* **Consignes**:
1) Dites si les affirmations (a), (b) et (c) s'accordent avec le texte sur l'angoisse existentielle : répondez par oui ou par non, en citant fidèlement les mots du texte qui tranchent. (a) Sans l'angoisse existentielle, on ne serait qu'un imbécile heureux. (b) La religion figure parmi les leurres. (c) L'âme est comparée à une meule.
2) Recopiez sans rien changer le passage du texte sur l'angoisse existentielle qui va de « Est-ce l'angoisse existentielle ? » à « qu'un imbécile heureux ? ».

* **Texte à lire**:
Est-ce la peur de vivre et de mourir qui pousse certains hommes à cheminer vers la Philosophie et les grands espaces spirituels où l'on peut chevaucher le Mystère à souhait sans craindre rien ni personne d'autre que soi-même ?

       Est-ce l'angoisse existentielle ? Qui aiguise mon âme comme la meule moule la lame mais qui seule me meut ?

      Que serais-je sans toi, angoisse existentielle qui vint à ma rencontre, que serais-je sans toi qu'un imbécile heureux ?

       Heureusement, tu es là, pour faire de moi un esprit chagriné. Qui ne croit plus en rien (poil au rein ?). Ne s'attachant à aucune valeur, comme un pauvre diable qui croyait croire à toutes ces choses, et qui s'aperçoit, sauvé par le gong de la lucidité, qu'il n'y croit pas réellement. Ces choses, voiture-téléphone-portable-lave-vaisselle-lave-linge-barbecue-canapé-en-cuir-cuisine-amovible-portail-automatique-de-caractère-chose-pliante-store-enrouleur… sont en réalité des leurres, au même titre que la morale, la religion ou la politique.

* **Matériel fourni**:
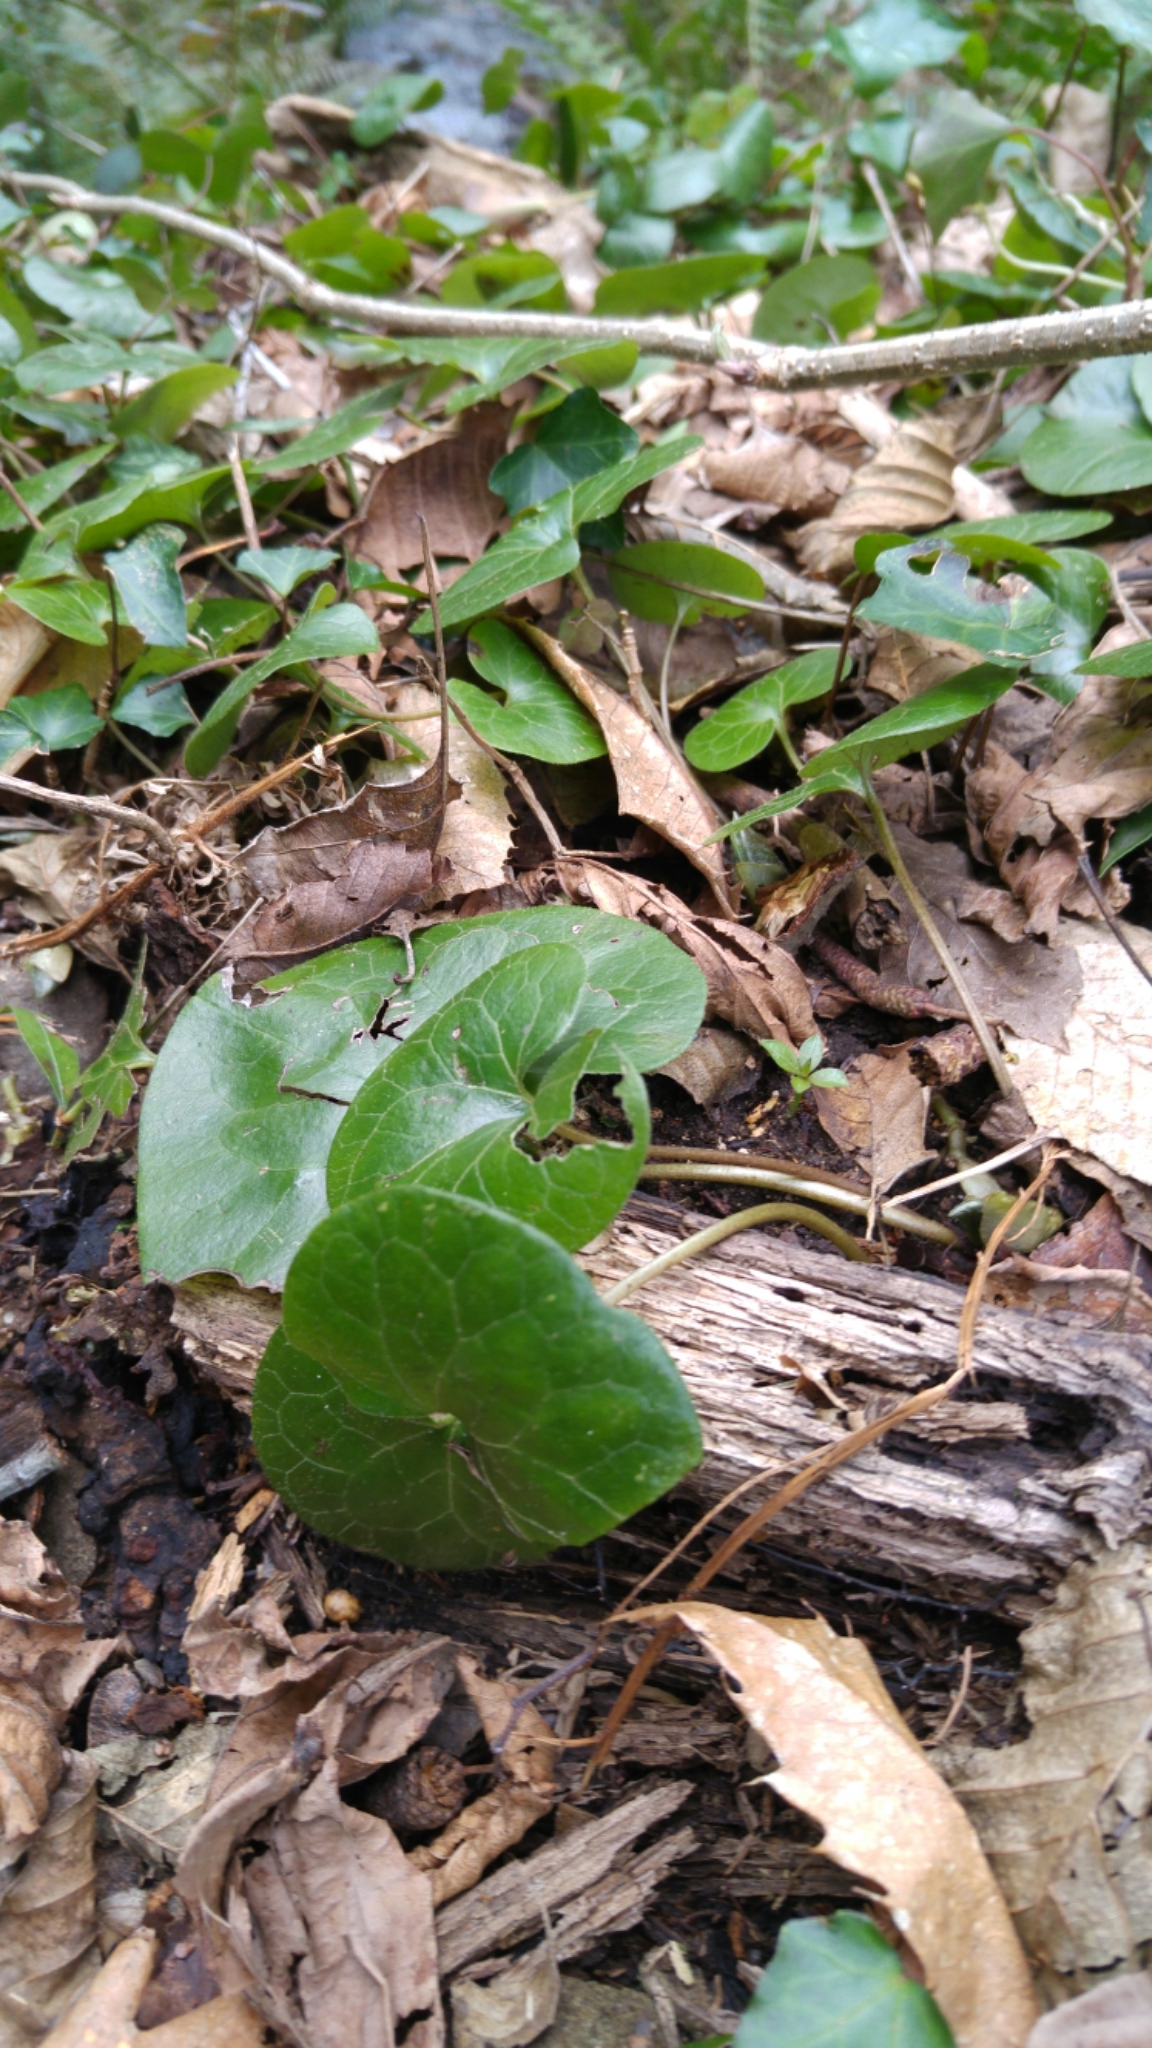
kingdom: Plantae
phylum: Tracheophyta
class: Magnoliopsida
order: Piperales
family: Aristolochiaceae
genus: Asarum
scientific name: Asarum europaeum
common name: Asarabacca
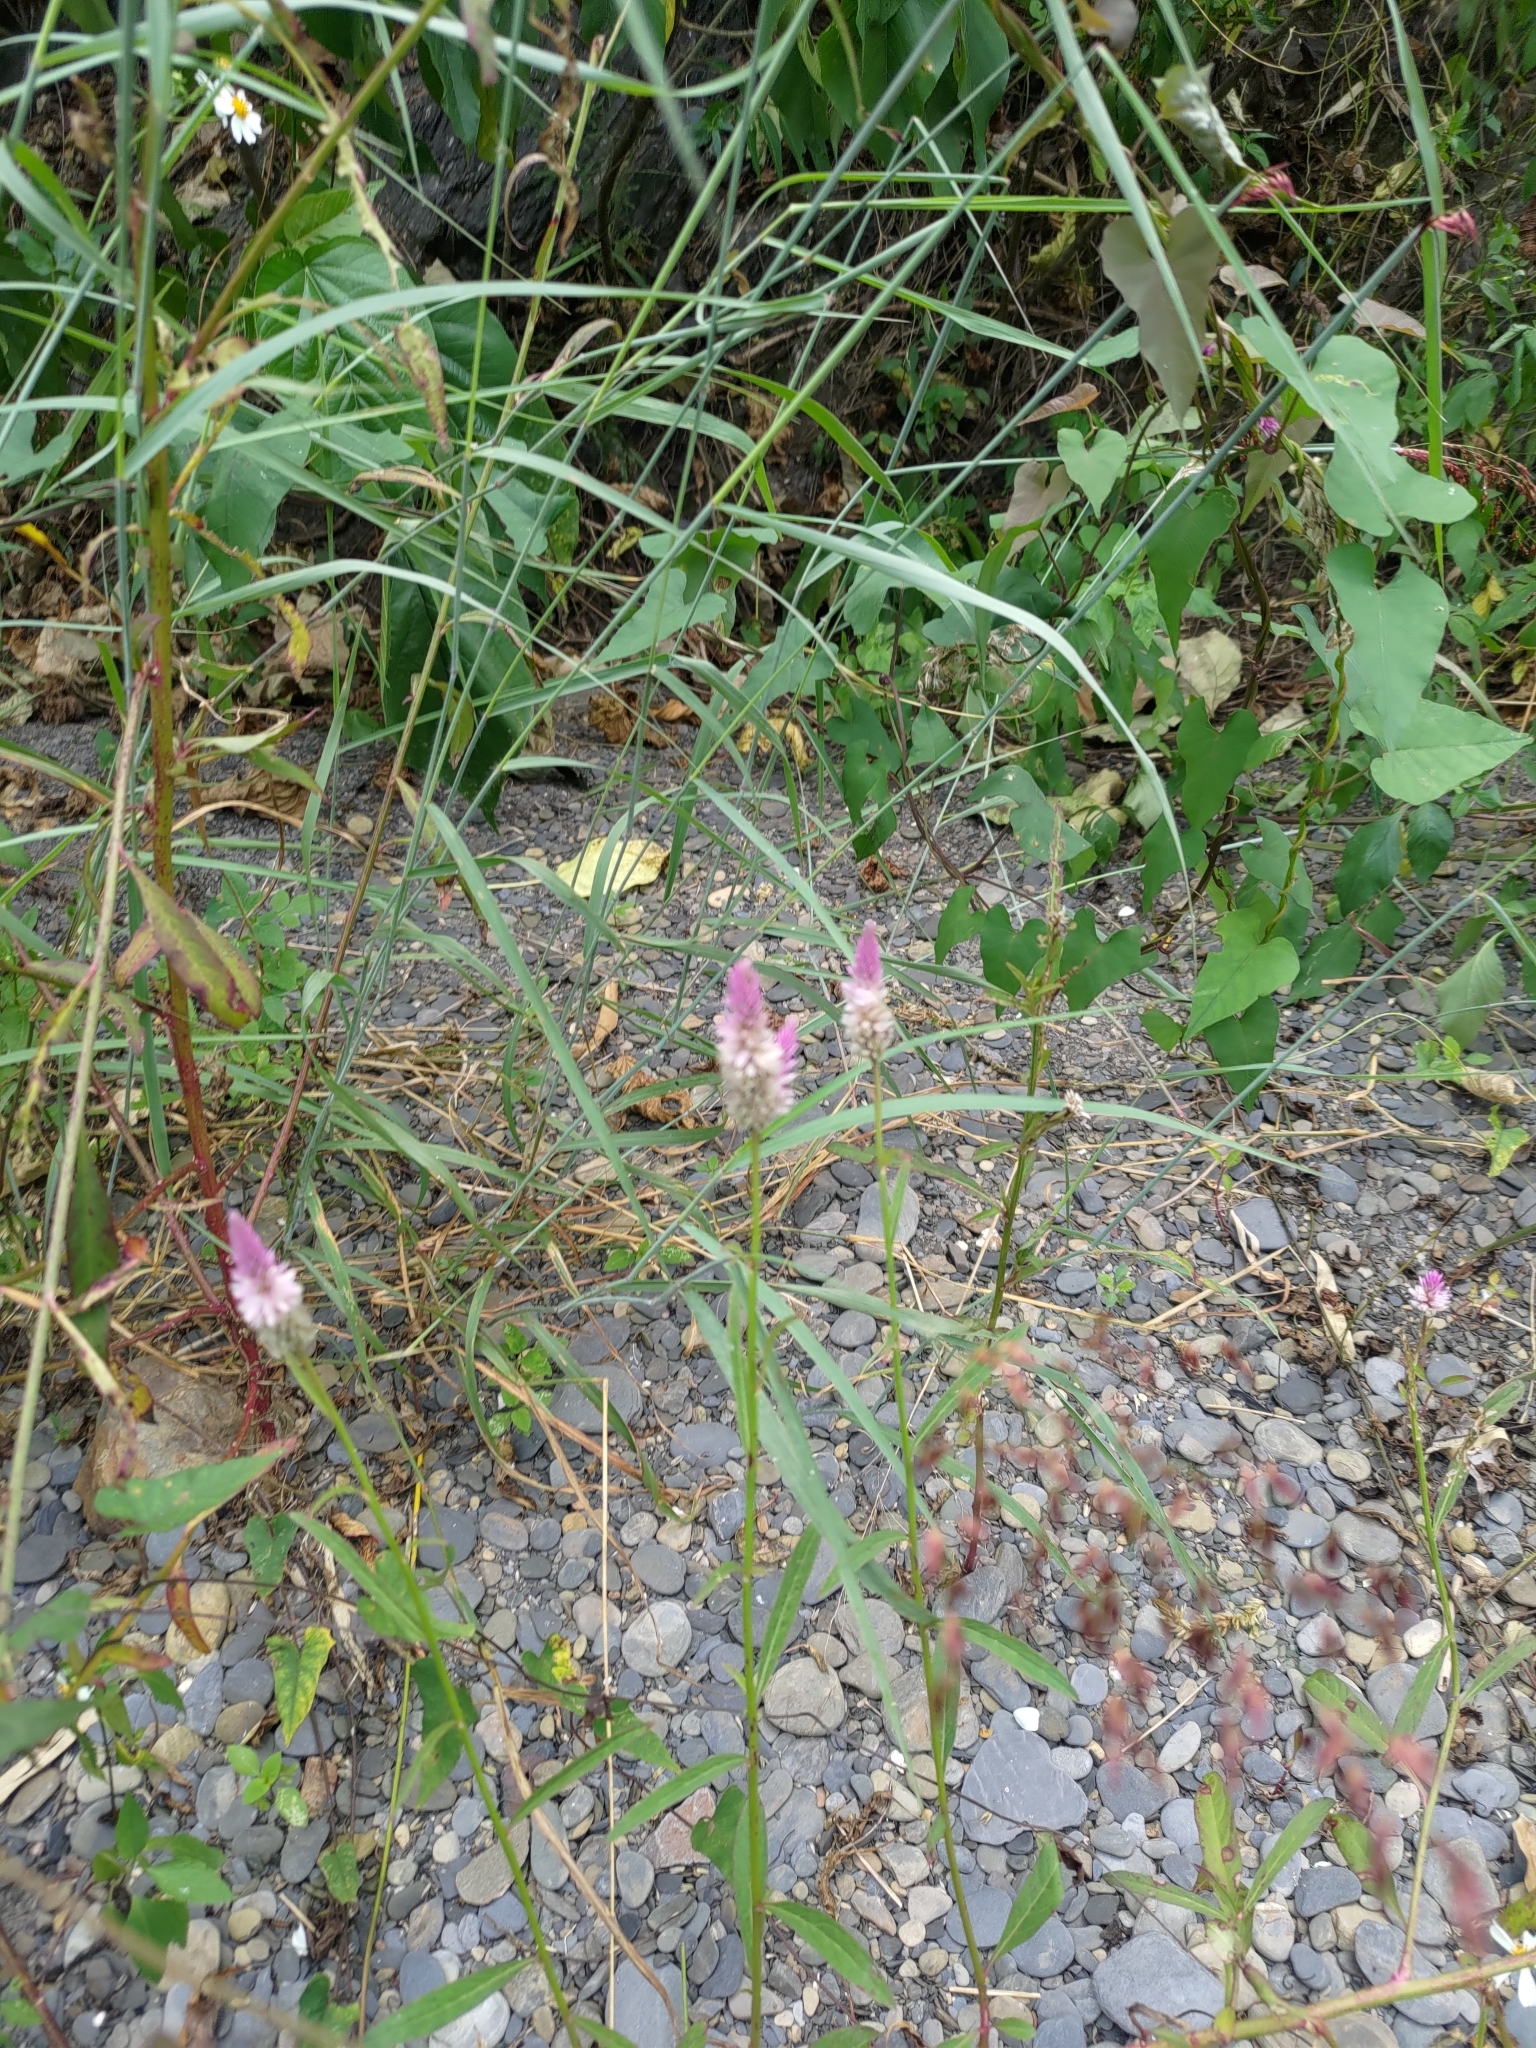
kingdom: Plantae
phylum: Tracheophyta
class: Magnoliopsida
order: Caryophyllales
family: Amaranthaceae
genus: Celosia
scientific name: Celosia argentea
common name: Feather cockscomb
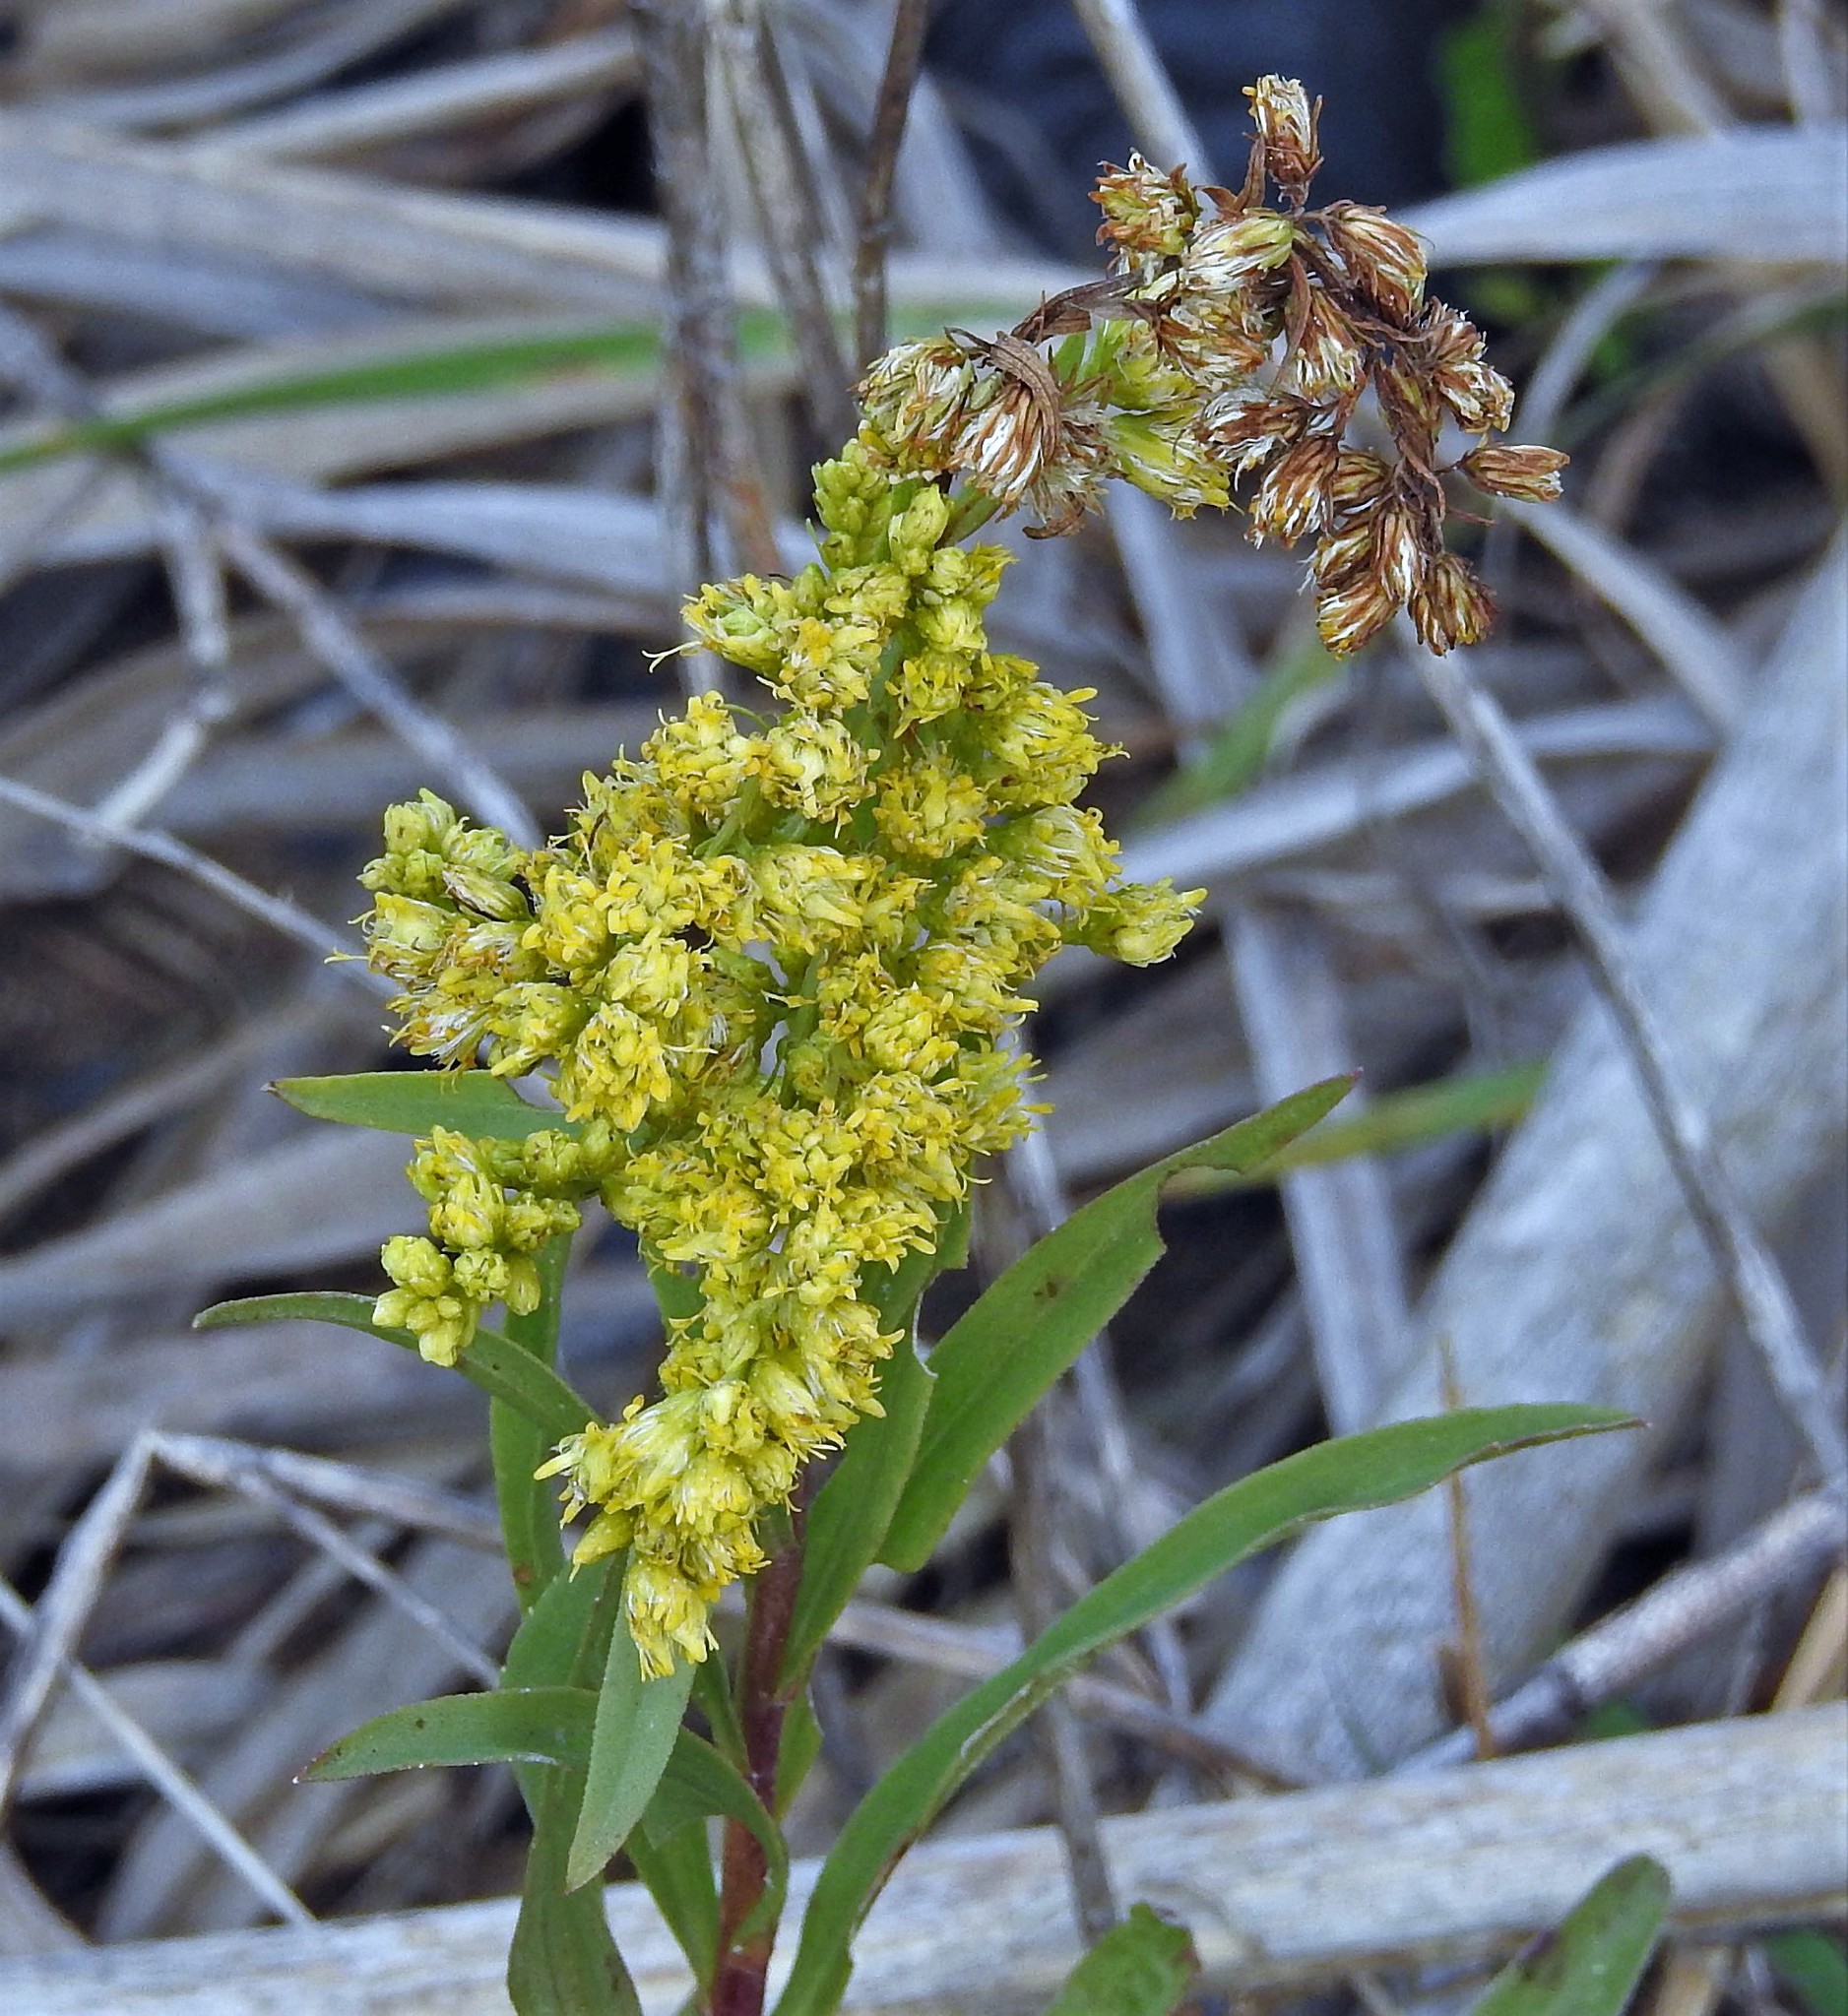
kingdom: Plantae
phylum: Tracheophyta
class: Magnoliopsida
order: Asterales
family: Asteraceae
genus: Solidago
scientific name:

* **Réponses**:
1)
(a) Oui : « que serais-je sans toi qu'un imbécile heureux ? »
(b) Oui : « sont en réalité des leurres, au même titre que la morale, la religion ou la politique. »
(c) Non : « Qui aiguise mon âme comme la meule moule la lame »

2)
Est-ce l'angoisse existentielle ? Qui aiguise mon âme comme la meule moule la lame mais qui seule me meut ?

      Que serais-je sans toi, angoisse existentielle qui vint à ma rencontre, que serais-je sans toi qu'un imbécile heureux ?